Will the OpenRouter deal happen? It's gone super quiet, and everyone's released their own routing product β Cursor released one, Merge.dev released their own, and it seems to be a very commoditized market very quickly. From a business model perspective it makes sense. On timing: the time from an intentional leak by a VC to deal closing is more than one week on average, so this certainly appears to be a leak to generate a pseudo second offer, potentially to justify a premium price. Every company does what you'd expect β offers an acceptable but mediocre price from a venture perspective. Maybe they offered the last round price, maybe two billion, and the ask was ten. Someone leaks it β that's how you do things today. Deals don't close the day after the leak in very limited experience; you have to sequence the leak properly, or it doesn't create another deal that closes β it's part of a price negotiation, much better than a banker pretending they got someone to add you into the deal. You need a couple of weeks for that "leak energy" to work. If it's real, it probably does go through β you don't leak a fake deal, it doesn't accomplish anything. The leaking strategy works for a good-but-not-great offer because you only have so much leverage. Big company M&A in-dev isn't brutally slow β when an email comes in saying someone on the list is in play, it doesn't mean Adobe or Google will buy them, but they spring into "deal mode" and make a decision within a couple of days, which can at least get you a paper counter offer. Any big company can move in a week to sign a term sheet, not to close, when they're in deal mode and there's a backend constraint β otherwise it's months.

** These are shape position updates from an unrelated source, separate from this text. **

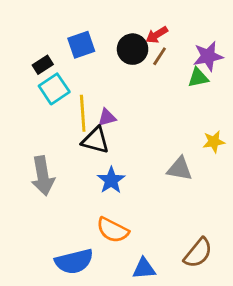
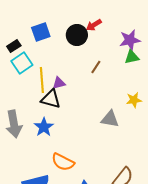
brown line: (160, 56) -> (96, 67), moved
green triangle: (198, 78) -> (132, 57), moved
blue star: (111, 180) -> (44, 127), moved

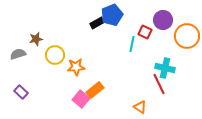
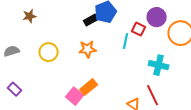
brown star: (36, 39) -> (30, 16), moved
orange star: (76, 67) -> (88, 49), moved
red line: (159, 84) -> (153, 95), moved

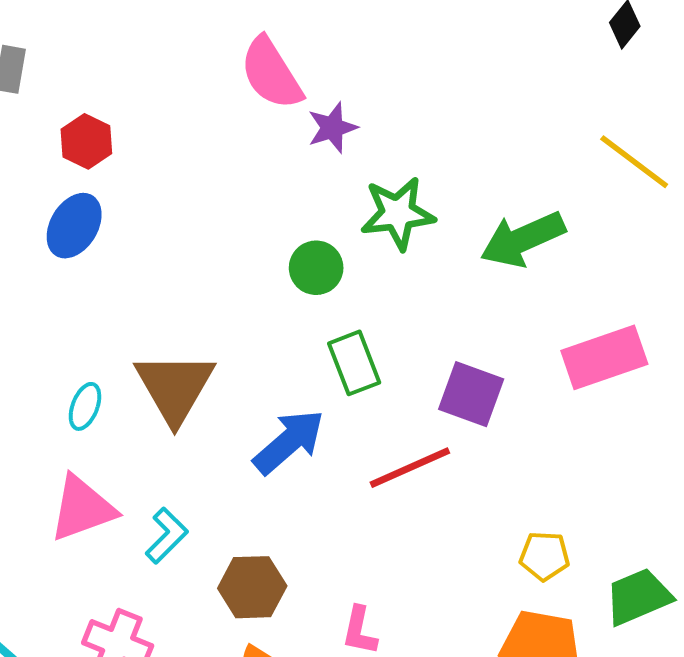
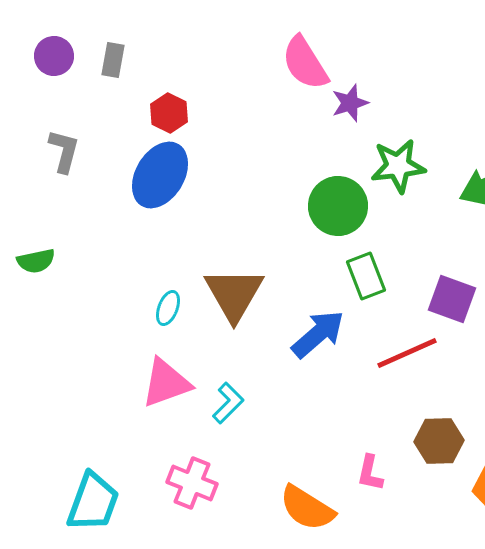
blue ellipse: (74, 226) -> (160, 175), size x1.4
green circle: (316, 268) -> (338, 206), size x1.5
brown hexagon: (252, 587) -> (439, 441), moved

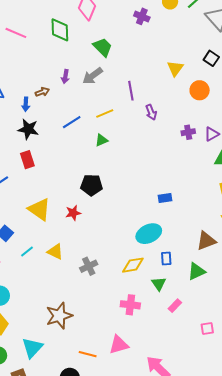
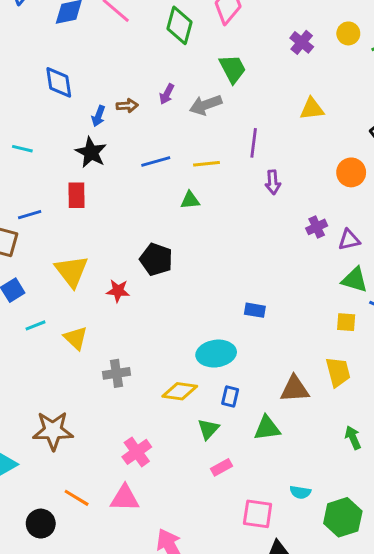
yellow triangle: (175, 68) -> (312, 109), moved, turned 30
purple cross: (188, 132) -> (317, 227), turned -32
pink cross: (130, 305) -> (137, 452), moved, turned 30
pink square: (207, 328) -> (258, 514), size x1.5

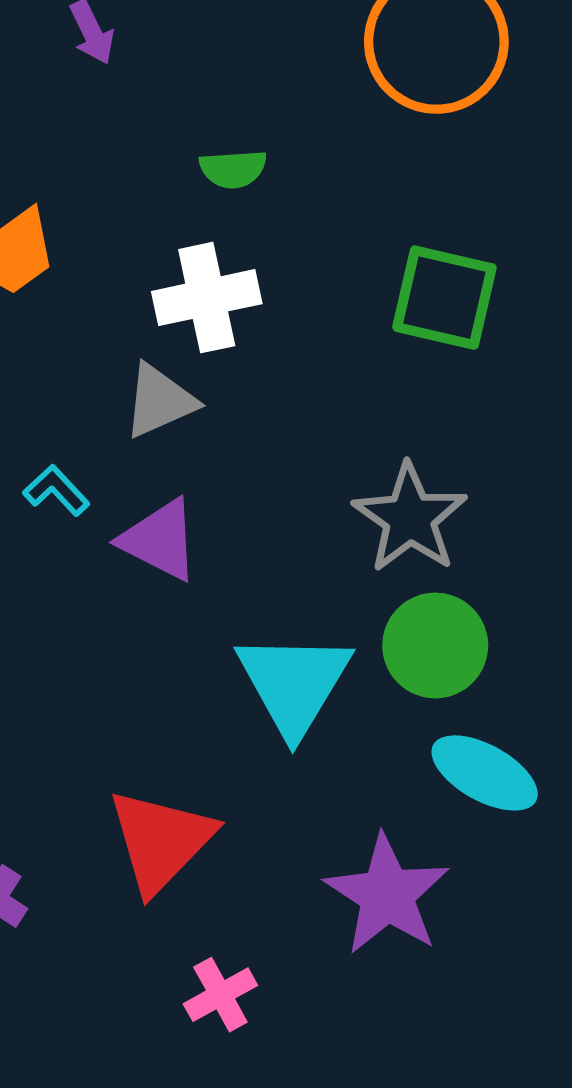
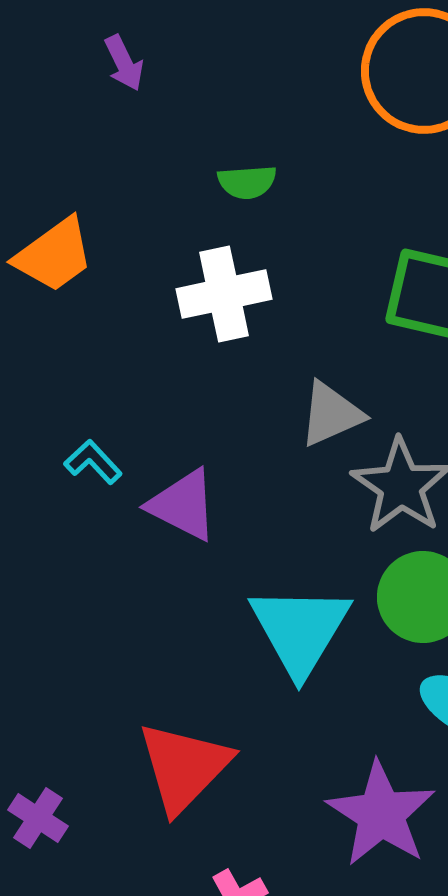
gray triangle: (160, 401) -> (331, 414), moved

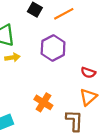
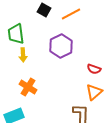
yellow arrow: (12, 58) -> (23, 55), turned 96
orange cross: (43, 102) -> (28, 87), moved

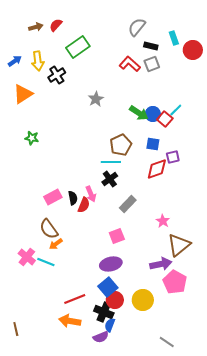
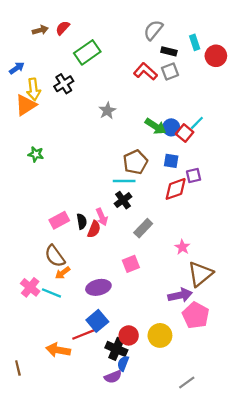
yellow arrow: (38, 61) -> (34, 89), moved
purple ellipse: (111, 264) -> (98, 287), moved
blue square: (108, 287) -> (97, 321), moved
orange arrow: (70, 321) -> (58, 350), moved
gray line: (167, 342) -> (187, 382), turned -70

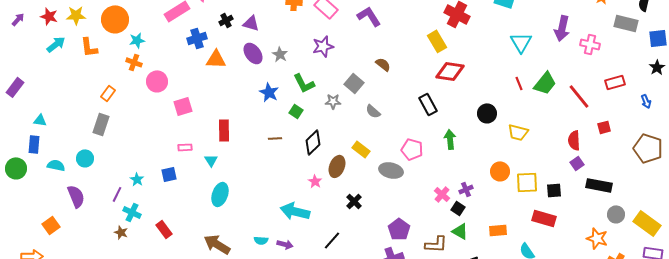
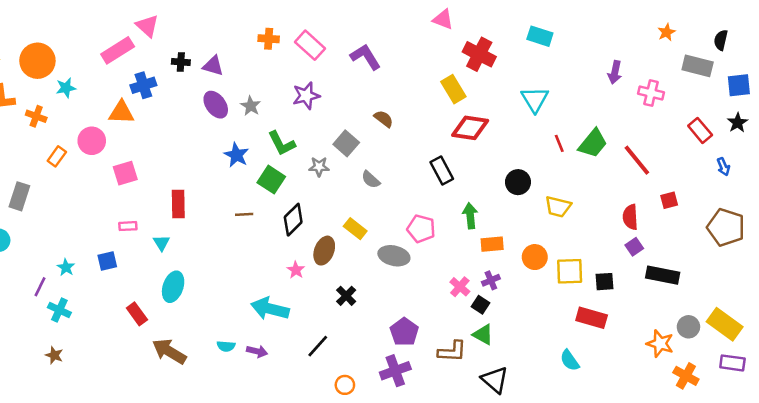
black cross: (226, 20) -> (181, 62), turned 32
purple arrow: (562, 28) -> (615, 72), size x0.7
cyan triangle: (521, 42) -> (535, 99), moved
orange triangle: (216, 59) -> (121, 112), moved
orange cross: (134, 62) -> (36, 116), moved
red rectangle: (615, 82) -> (700, 130), moved, turned 66
orange rectangle: (108, 93) -> (57, 156), moved
green square: (296, 111) -> (271, 180), size x1.5
gray circle: (616, 214) -> (688, 327), moved
red rectangle: (164, 229) -> (137, 314), moved
orange rectangle: (498, 230) -> (492, 244), moved
brown star: (121, 232) -> (54, 355), moved

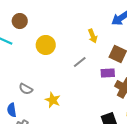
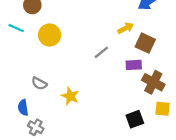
yellow arrow: (93, 36) -> (126, 28), moved, turned -96
yellow circle: (46, 45) -> (50, 35), moved

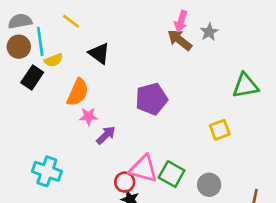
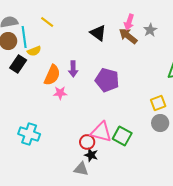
black triangle: (99, 53) -> (98, 33), moved
purple pentagon: (151, 99) -> (107, 80), turned 30
purple arrow: (106, 135) -> (73, 69), moved, turned 133
gray circle: (209, 185) -> (160, 123), moved

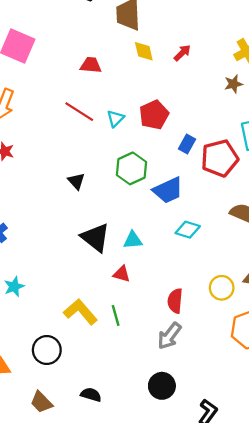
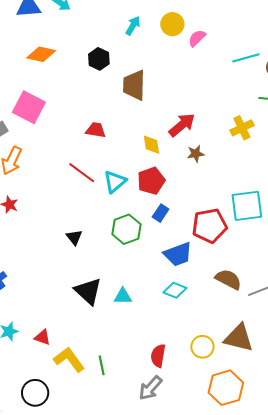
yellow diamond: (144, 51) -> (151, 145), moved
red arrow: (182, 53) -> (182, 125), size x1.6
brown star: (233, 84) -> (196, 154), moved
cyan triangle: (115, 119) -> (115, 182), size x1.4
blue rectangle: (187, 144) -> (161, 213), moved
blue trapezoid: (168, 190) -> (178, 254), moved
red triangle: (122, 274) -> (43, 337), moved

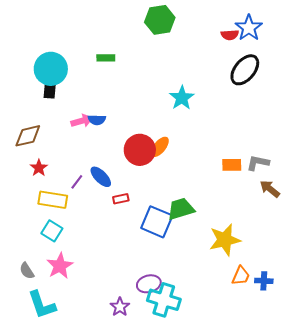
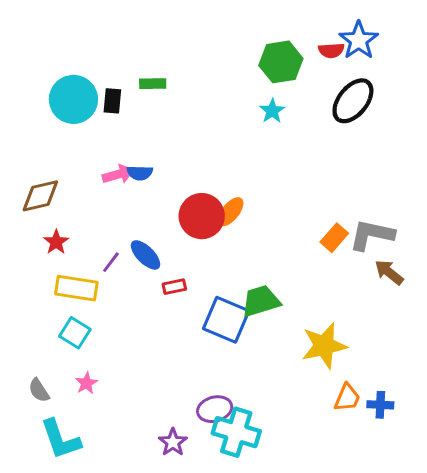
green hexagon: (160, 20) -> (281, 62), moved
black rectangle: (50, 90) -> (112, 101), moved
cyan star: (182, 98) -> (272, 111), moved, size x0.7
gray L-shape: (258, 163) -> (372, 235), size x1.4
orange rectangle: (232, 165) -> (334, 238), turned -48
pink star: (60, 266) -> (86, 383), size x0.6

Even though I love the Stripe vibe more β they're Irish, I'd love them to kill it, and they are killing it β I think the beauty of Revolut is you have a whole continent full of overpriced, crappily run banks that you can just roll over. You've got 500 million Europeans getting shafted on financial fees. The TAM for payment services in the US is enormous too, but it's just marginally more competitive.
Final one: you can own Revolut at $115 billion or Stripe at $165 billion β which one do you want to own? Both are amazing companies, neither is at the core an AI company (though Stripe's getting a lift), both are really well-executing fintech companies. On a TAM basis of plus or minus $100 billion, there's just more compounding in those 500 million exploited Europeans. Jason: honestly, at the end of the day, the moat at Stripe may be a little lower β the network effect may not be as strong as it seems, whereas banking has marginally more powerful moats and is working on some network effects too. So his vote would be Revolut, because Stripe just has to continue to execute at an outstanding level, whereas the network effects and moats around banking are there β Stripe has invested in everything from Atlas to their own router to create network effects, but he's not sure they're truly there yet.